O absurdo da proposição deveria invalidar a enunciação, mas o efeito é perverso: o dislate é de tal monta que termina por se assemelhar a uma revelação! As Farc são o inimigo principal de Bolsonaro? E não basta que tenham improváveis colaboradores no Brasil — usarão uniforme e crachá? Falarão todos espanhol aprendido no Meier ou em Bento Ribeiro? —, o mais ameaçador é que são inumeráveis. Em que terra plana habitam esses seres? Poderia citar vários outros exemplos da “erudição” dos filmes da Brasil Paralelo ou dos contrassensos lógicos do sistema de crenças Olavo de Carvalho. Porém, é mais importante caracterizar o “método” de suas intervenções, já que ele ilumina a estrutura das teorias conspiratórias que dominam o universo bolsonarista: trata-se do silogismo de Napoleão de hospício, e que parece ajustado ao excesso de informações que define o universo digital. Como se parte sempre da conclusão, que nunca muda e envolve um nível patológico de anticomunismo ou antiesquerdismo ou antiglobalismo, pouco importa o conteúdo das premissas anteriores. Se a conclusão é verdade pura, pouco importa se o vídeo seja fake. Para eliminar o inimigo, justificam-se todas as falácias e todas as mentiras. Desse modo, pouco importa a impossibilidade de processar a miríade de dados disponíveis nas redes sociais, pois, se a conclusão é o ponto de partida, a narrativa conspiratória se metamorfoseia em autêntico buraco negro que tudo absorve e nada transforma, pois a conclusão não se altera.

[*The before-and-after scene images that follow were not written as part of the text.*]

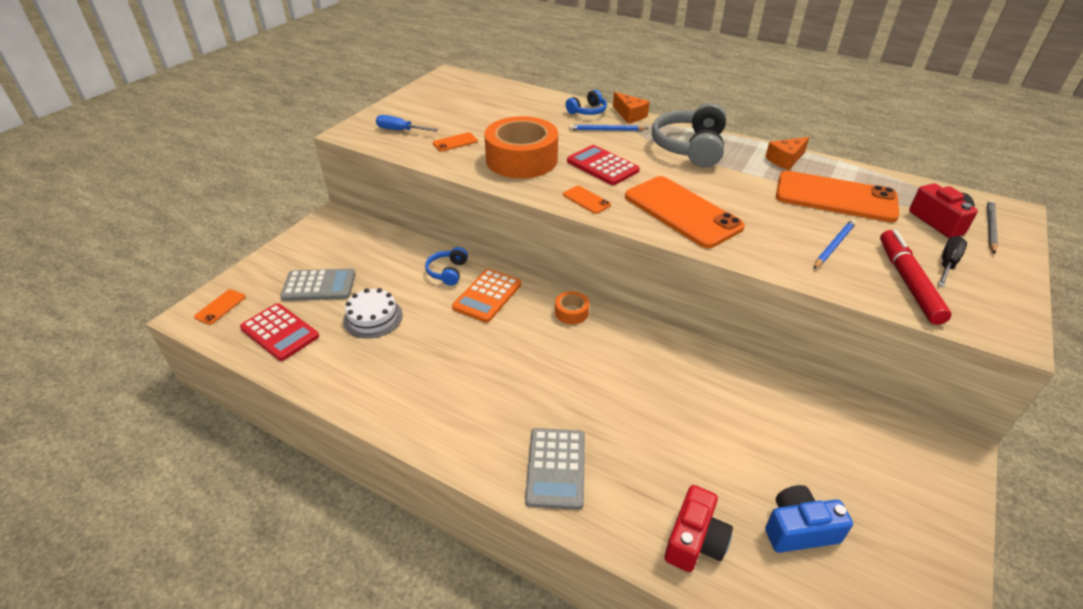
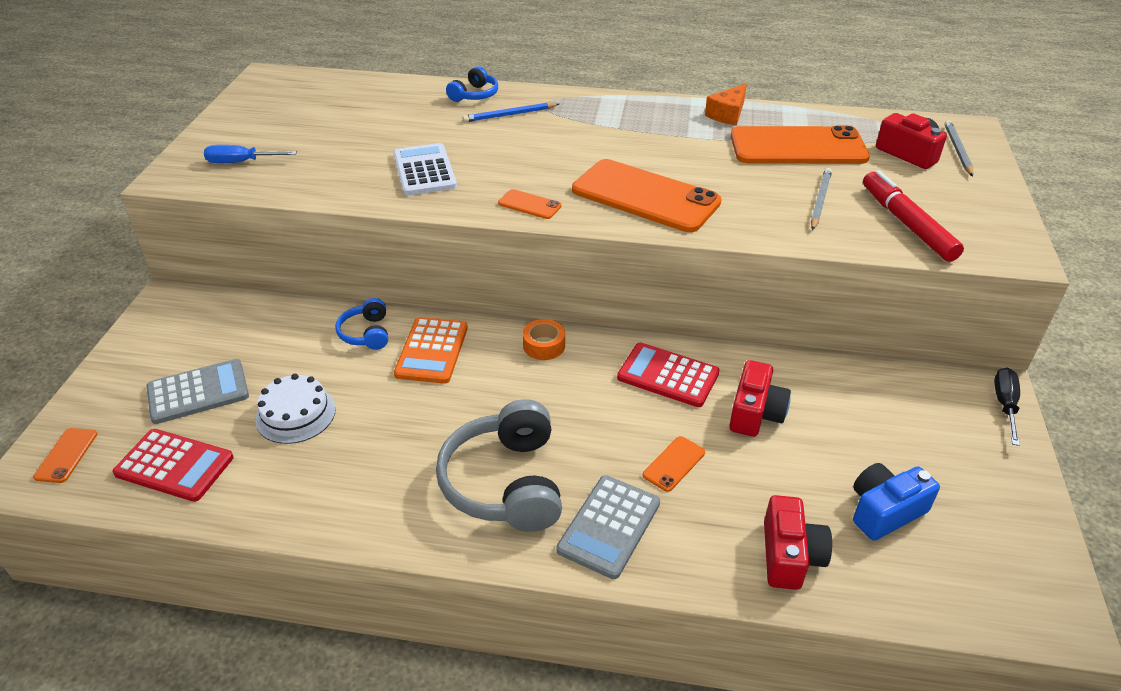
camera: 20 degrees left, 0 degrees up
(455, 142) = (326, 164): orange phone -> orange phone (674, 464)
(521, 160) = (424, 170): orange tape -> white calculator
(556, 468) = (609, 526): grey calculator -> grey calculator turned 45 degrees clockwise
(602, 166) = (527, 160): red calculator -> red calculator (668, 375)
(629, 115) = (528, 91): orange cheese -> none
(690, 148) = (617, 119): grey headphones -> grey headphones (505, 483)
(719, 411) = (755, 413): none -> red camera
(833, 245) = (819, 201): blue pencil -> grey pencil
(947, 263) = (934, 196): black screwdriver -> black screwdriver (1005, 404)

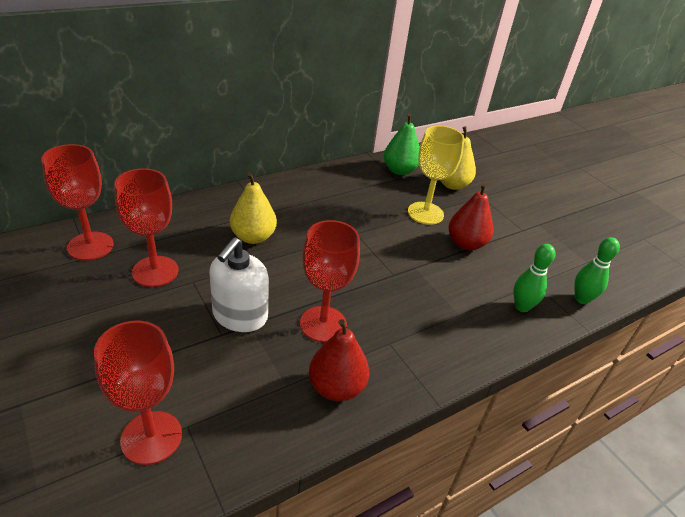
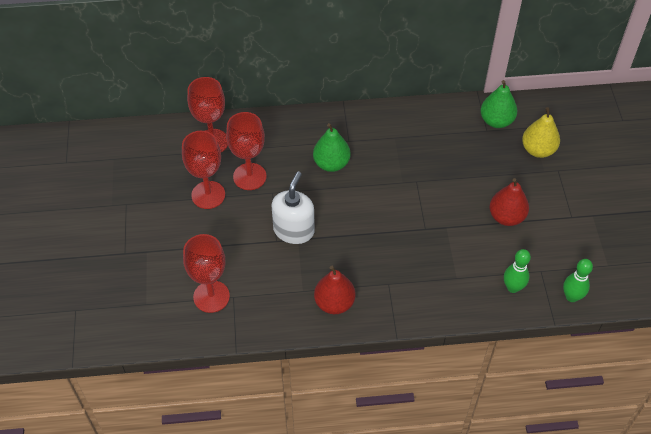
camera: 30 degrees right, 15 degrees up
(240, 316) = (294, 230): white soap dispenser -> white soap dispenser turned 150 degrees clockwise
(253, 237) = (331, 163): yellow pear -> green pear
(323, 324) = (348, 254): red goblet -> red goblet (208, 195)
(425, 213) = (490, 176): yellow goblet -> none

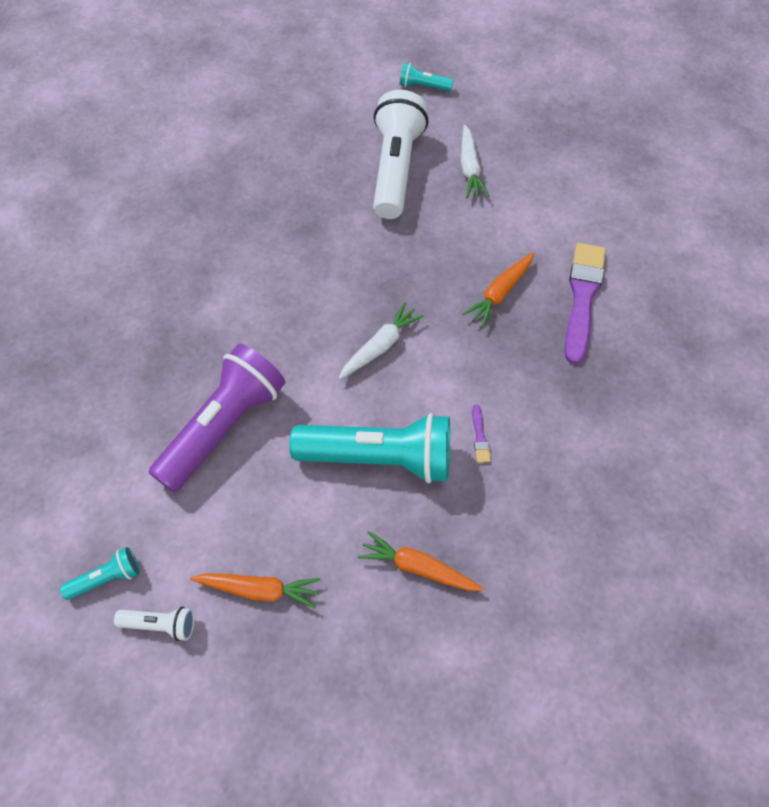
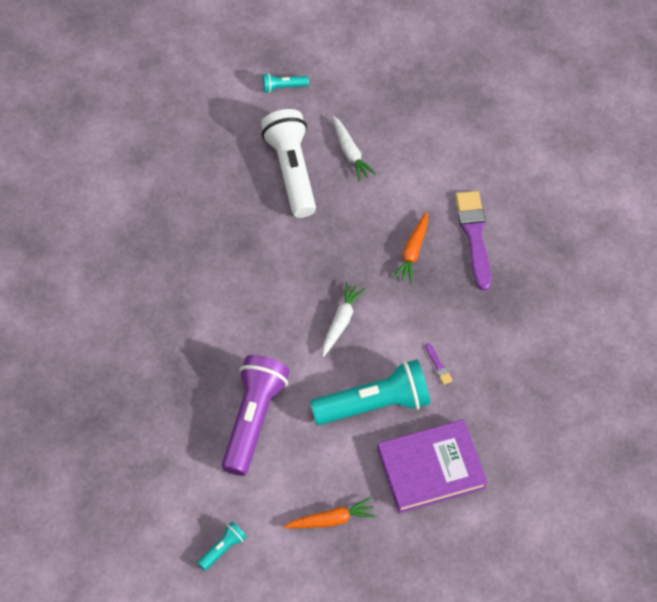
camera: 20 degrees left, 0 degrees up
(161, 625) = (275, 564): white flashlight -> none
(418, 567) = (431, 469): orange carrot -> purple book

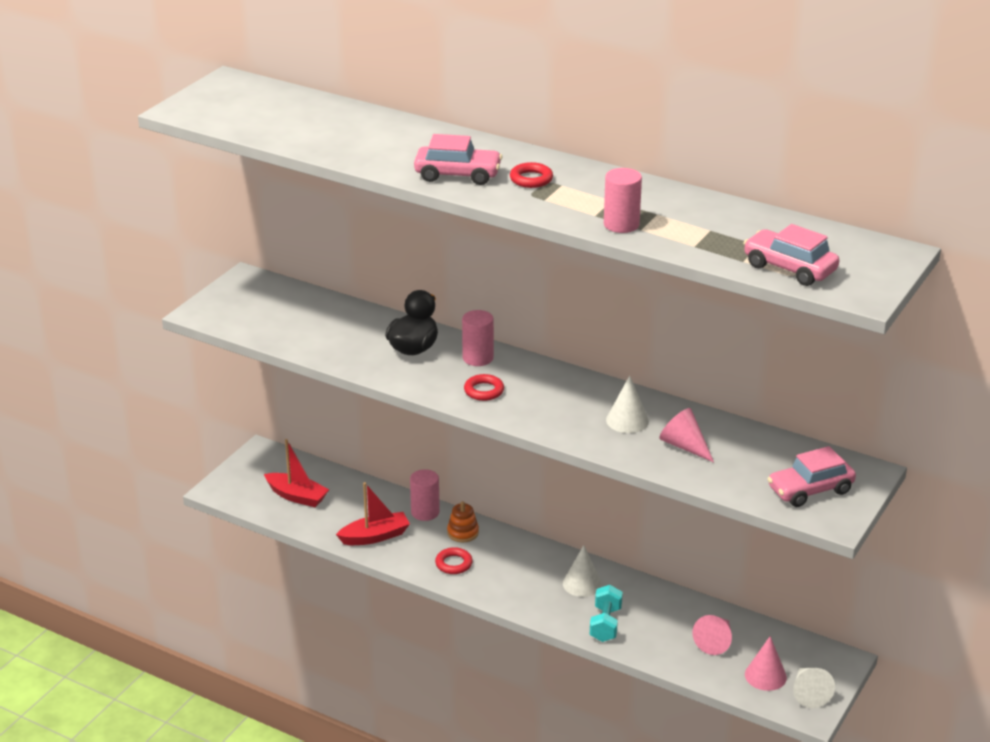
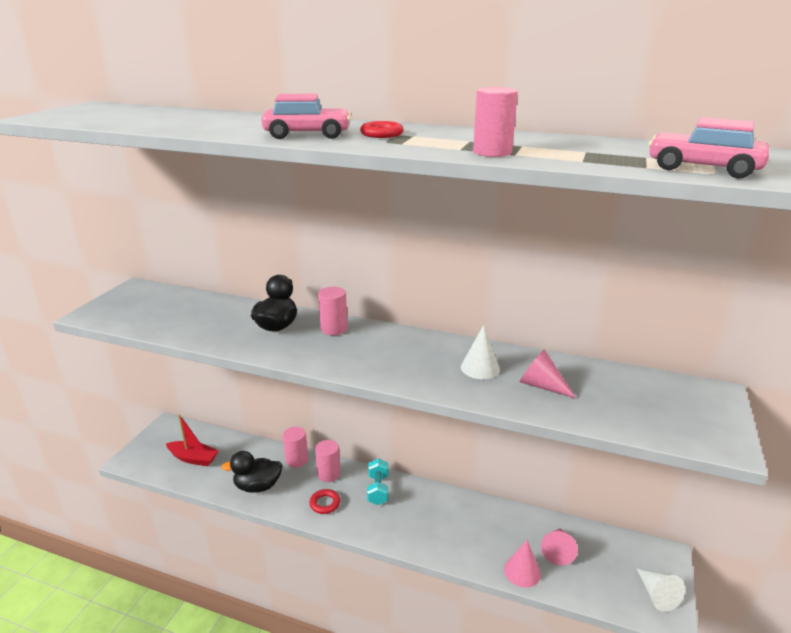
camera: 10 degrees left, 5 degrees down
(375, 536) = (258, 486): red boat -> black duck
(463, 532) = (328, 474): orange stacking toy -> pink cylinder
(484, 391) = (344, 355): red ring -> none
(582, 584) = (433, 508): white cone -> none
(605, 624) = (462, 546): turquoise dumbbell -> turquoise dumbbell (378, 489)
(765, 676) = (613, 581): pink cone -> pink cone (522, 571)
(810, 490) = (680, 416): pink car -> none

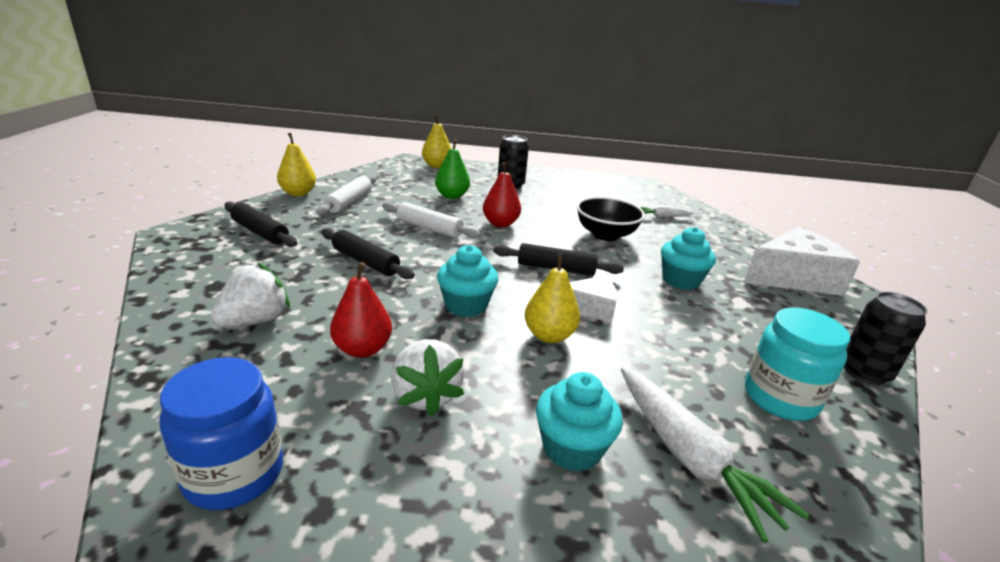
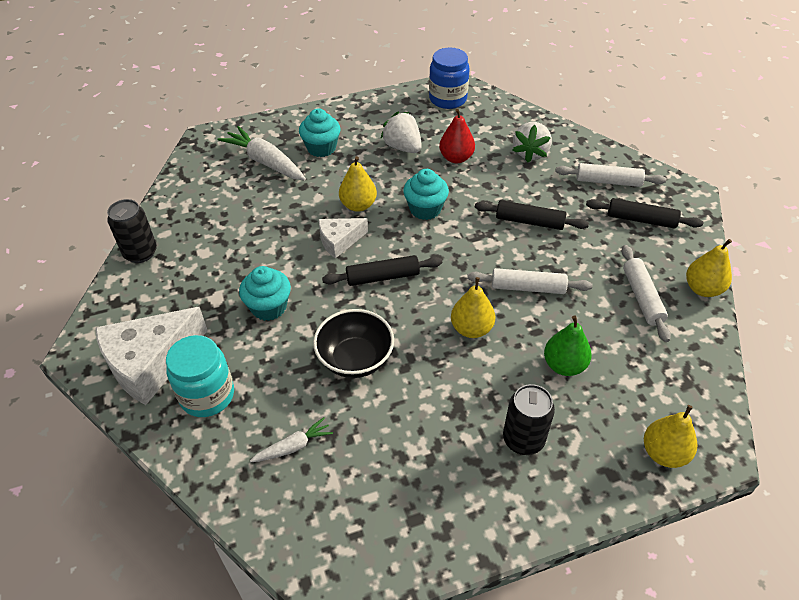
camera: 160 degrees right, 20 degrees up
(227, 265) = (608, 181): none -> white rolling pin
(500, 223) = (471, 329): red pear -> yellow pear
(780, 398) = (208, 211): turquoise jar -> turquoise jar (207, 395)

O resultado dessa ginástica mental?

A tragédia-Brasil.

[1] Vale muito a pena assistir ao documentário: https://bit.ly/2Xdxb7j.

[2] Ver o vídeo “O Reino do Terror Vermelho com Lucas Ferrugem”, do canal da produtora Brasil Paralelo. Link: https://bit.ly/2LlOlgu Ver a partir de 05:04, grifos meus.

[3] Idem, ver a partir de 06:00, grifos meus.

 

João Cezar de Castro Rocha

É professor de Literatura Comparada da UERJ. Autor de Exercícios críticos: Leituras do contemporâneo e Crítica literária: em busca do tempo perdido?, entre outros.